Sorry for the delayed update; I was too tired to blog last night.
The first plenary of the fifth day started with a talk by David Kaplan with the intriguing title "Listening to Noise". The topic of the talk was in fact noise, which of course affects baryonic correlators particularly badly. Studying unitary fermions as a toy model, David Kaplan showed that the distribution of the measured correlator values approaches a log-normal distribution, i.e. their logarithms approach a normal distribution. Exploiting this, one can attempt to use the cumulants of the measured distribution to extract an effective mass with reduced noise, and this does indeed work in the case of unitary fermions. For QCD, additional tricks may be needed.
The next talk was given by Kostas Orginos, who gave a review of hadron interactions on the lattice. This is still a very difficult problem, and new and better methods will be needed to make progress.

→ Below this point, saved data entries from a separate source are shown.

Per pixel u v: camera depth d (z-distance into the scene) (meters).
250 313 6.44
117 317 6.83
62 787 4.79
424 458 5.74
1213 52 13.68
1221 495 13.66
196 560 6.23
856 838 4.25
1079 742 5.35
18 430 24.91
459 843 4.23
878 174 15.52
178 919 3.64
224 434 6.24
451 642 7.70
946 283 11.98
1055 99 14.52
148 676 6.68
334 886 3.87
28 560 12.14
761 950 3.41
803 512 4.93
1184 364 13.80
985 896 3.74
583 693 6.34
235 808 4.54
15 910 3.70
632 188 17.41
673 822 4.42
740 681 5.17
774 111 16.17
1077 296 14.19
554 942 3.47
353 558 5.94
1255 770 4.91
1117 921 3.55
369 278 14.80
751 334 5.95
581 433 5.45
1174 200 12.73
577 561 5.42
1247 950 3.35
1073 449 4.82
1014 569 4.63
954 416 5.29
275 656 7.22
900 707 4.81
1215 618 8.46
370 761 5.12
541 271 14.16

The last talk before the break was on a non-scientific topic, namely the situation in Japan after the great earthquake, presented by Shojo Hashimoto. Besides the terrible loss of life and the large number of people made homeless by the tsunami, the subsequent nuclear meltdown at Fukushima has further worsened the impact of the disaster. Not only have numerous towns been contaminated by Cs-137 (it takes a real physicist to show a curve of the measured radiation and remark upon the perfect exponential curve described by the decay of I-131), but also the power supply has been adversely affected by the shutdown of the nuclear power plants; a shortfall of 10-15% is expected in the summer, and hence power-intensive scientific facilities such as PACS-CS can only run at night. The US and the UK have stepped into the gap and have donated computer time on their machines to Japanes colleagues.

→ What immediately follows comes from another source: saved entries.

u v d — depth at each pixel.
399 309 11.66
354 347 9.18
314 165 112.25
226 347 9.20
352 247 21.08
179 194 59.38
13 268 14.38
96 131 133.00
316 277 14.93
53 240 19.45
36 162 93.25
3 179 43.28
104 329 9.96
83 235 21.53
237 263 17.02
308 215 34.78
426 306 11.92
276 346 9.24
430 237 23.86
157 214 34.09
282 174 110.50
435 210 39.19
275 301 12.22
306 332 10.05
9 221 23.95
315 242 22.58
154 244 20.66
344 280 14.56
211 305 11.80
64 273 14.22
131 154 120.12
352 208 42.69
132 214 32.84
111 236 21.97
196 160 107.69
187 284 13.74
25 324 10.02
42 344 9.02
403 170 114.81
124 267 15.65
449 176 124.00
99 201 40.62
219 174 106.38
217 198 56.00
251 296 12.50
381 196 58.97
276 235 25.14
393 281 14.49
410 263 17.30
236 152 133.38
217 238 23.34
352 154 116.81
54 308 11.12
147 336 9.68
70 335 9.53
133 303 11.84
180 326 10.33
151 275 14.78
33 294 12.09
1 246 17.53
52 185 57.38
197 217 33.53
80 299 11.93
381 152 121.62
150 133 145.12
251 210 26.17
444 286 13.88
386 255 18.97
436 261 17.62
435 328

The second plenary was devoted to flavour physics. Enrico Lunghi spoke about the tensions observed in the unitarity triangle fits between sin(2β) and the branching ratio B --> τν, in (g-2)μ, φBs, and the branching ratio Bs --> μ+μ-. The LHCb experiment should be able to clarify the situation soon.
This was followed by a review of heavy-flavour physics on the lattice by Christine Davies, who summarised the different approaches (NRQCD, HQET, Fermilab, relativistic heavy quarks on fine lattices with highly improved actions) and results for the charm and bottom masses and the decay constants and form factors of charm and bottom mesons, as well as for the B meson mixing parameters.
The plenary session closed with the invitation to LATTICE 2012 to be held in Cairns, Australia, from 24th to 29th June 2012.
In the afternoon there were parallel sessions one last time (this included my own talk in the last possible slot).